Exercise requirements: In the thread on searching jsonb fields with Hasura, repeat word for word everything from "A. Possibility to" down to "level in hasura.".

Passage to read:
Search jsonb fields in postgresql with Hasura - postgresql

Is it possible to do a greater than search across a jsonb field using hasura?
it looks to be possible in PostgreSQL itself, How can I do less than, greater than in JSON Postgres fields?
in postgres I'm storing a table
asset
name: string
version: int
metadata: jsonb
the metadata looks like this.
{'length': 5}
I am able to find asset that matches exactly using the _contains.
{
asset(where:{metadata : {_contains : {length: 5}}}){
name
metadata
}
}
I would like to be able to find asset with a length over 10.
I tried:
{
asset(where:{metadata : {_gt : {length: 10}}}){
name
metadata
}
}

A. Possibility to do on graphql level directly
Hasura documentation: JSONB operators (_contains, _has_key, etc.) mentions only 4 operators:
The _contains, _contained_in, _has_key, _has_keys_any and _has_keys_all operators are used to filter based on JSONB columns.
So direct answer for your question: No. It's not possible to do on graphql level in hasura.
(At least it's not possible yet. Who knows: maybe in future releases more operators will be implemented.
)

(Saved entries)
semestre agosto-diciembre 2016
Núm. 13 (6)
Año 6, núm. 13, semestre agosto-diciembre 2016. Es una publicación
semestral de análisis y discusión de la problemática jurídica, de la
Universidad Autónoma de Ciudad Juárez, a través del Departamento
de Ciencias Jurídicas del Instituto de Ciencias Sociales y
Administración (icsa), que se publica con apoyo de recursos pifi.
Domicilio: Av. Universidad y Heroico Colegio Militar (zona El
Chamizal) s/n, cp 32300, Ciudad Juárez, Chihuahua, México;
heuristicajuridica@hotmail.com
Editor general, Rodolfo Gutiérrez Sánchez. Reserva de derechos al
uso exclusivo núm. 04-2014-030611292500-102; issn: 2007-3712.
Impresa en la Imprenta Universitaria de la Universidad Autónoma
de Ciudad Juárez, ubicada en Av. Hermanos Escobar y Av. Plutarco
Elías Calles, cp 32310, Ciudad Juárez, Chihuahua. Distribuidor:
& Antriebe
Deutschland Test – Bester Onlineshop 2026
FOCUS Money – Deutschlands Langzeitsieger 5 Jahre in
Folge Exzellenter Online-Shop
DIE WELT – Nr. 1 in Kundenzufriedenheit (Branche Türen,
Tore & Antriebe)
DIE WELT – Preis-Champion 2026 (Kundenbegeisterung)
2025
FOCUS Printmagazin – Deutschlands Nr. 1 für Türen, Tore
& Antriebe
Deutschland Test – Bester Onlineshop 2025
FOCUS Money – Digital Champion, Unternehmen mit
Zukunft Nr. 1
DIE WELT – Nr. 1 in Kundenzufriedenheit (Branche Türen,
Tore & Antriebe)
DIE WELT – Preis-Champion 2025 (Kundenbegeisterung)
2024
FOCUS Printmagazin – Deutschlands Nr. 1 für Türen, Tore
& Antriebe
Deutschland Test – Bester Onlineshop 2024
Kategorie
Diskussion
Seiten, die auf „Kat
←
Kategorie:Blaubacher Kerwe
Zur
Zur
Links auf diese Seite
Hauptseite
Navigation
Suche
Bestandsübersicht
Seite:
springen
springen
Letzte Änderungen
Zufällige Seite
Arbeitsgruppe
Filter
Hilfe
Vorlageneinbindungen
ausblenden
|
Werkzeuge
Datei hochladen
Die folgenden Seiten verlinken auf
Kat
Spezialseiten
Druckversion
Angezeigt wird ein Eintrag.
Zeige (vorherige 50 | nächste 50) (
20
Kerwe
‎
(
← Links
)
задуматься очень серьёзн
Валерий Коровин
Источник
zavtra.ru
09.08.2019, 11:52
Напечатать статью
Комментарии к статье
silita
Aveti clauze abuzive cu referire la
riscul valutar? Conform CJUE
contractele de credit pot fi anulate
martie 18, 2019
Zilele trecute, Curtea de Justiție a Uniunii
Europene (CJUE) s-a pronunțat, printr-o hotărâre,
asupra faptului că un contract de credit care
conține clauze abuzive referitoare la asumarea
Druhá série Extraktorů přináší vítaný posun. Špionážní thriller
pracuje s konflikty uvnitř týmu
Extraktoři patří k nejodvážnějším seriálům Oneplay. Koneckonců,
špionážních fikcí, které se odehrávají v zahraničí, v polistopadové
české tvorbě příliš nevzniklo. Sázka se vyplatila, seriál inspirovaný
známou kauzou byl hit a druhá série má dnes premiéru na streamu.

Written solution:
A. Possibility to do on graphql level directly
Hasura documentation: JSONB operators (_contains, _has_key, etc.) mentions only 4 operators:
The _contains, _contained_in, _has_key, _has_keys_any and _has_keys_all operators are used to filter based on JSONB columns.
So direct answer for your question: No. It's not possible to do on graphql level in hasura.